::: STUDY TEXT

And then there were six…

fd-paperbackSo yesterday my 6th paperback came in the mail. To say I was distracted while at work, is an understatement, but I still did my job to the best of my ability, so my present and my future are getting along currently.

I am excited about this novel…as I am for all of my ‘babies’ but this one is the first in a 3-part series, which means I get to play with my characters for two more novels…even better, those novels are written, so now it is just editing and polishing things up so that they can join their first one in the PUBLISHED category (moving up from the EDITING category, which then makes room for some new projects to join the WRITING category)…the assembly line in my head is as chaotic as you are probably imagining. ..but it’s fun. Just watch out for the unicorns.

All Josh Matthews ever wanted to do was hang out with his friends and be the quarterback of the Kansas City Chiefs. He didn’t put any faith in the superstitions of his teammates and really played for the love of the game. When he sees a fan holding up a sign during the first regular season game, he decides to put the team’s superstitions to the test. Upon meeting Dillon Winters, and her daughter Lilly, everything changes, including his belief in Lucky Charms. Could this star quarterback find something even more important to him than football?

::::::
::: EXERCISE DATA

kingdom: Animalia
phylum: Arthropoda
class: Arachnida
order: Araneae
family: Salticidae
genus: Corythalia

::::::

EXERCISE OBJECTIVE
Edit the post about the new paperback by rewriting it starting with "And then there" and going on through "for the unicorns.", with "unicorns" replaced by "dragons".

ANSWER SECTION
And then there were six…

fd-paperbackSo yesterday my 6th paperback came in the mail. To say I was distracted while at work, is an understatement, but I still did my job to the best of my ability, so my present and my future are getting along currently.

I am excited about this novel…as I am for all of my ‘babies’ but this one is the first in a 3-part series, which means I get to play with my characters for two more novels…even better, those novels are written, so now it is just editing and polishing things up so that they can join their first one in the PUBLISHED category (moving up from the EDITING category, which then makes room for some new projects to join the WRITING category)…the assembly line in my head is as chaotic as you are probably imagining. ..but it’s fun. Just watch out for the dragons.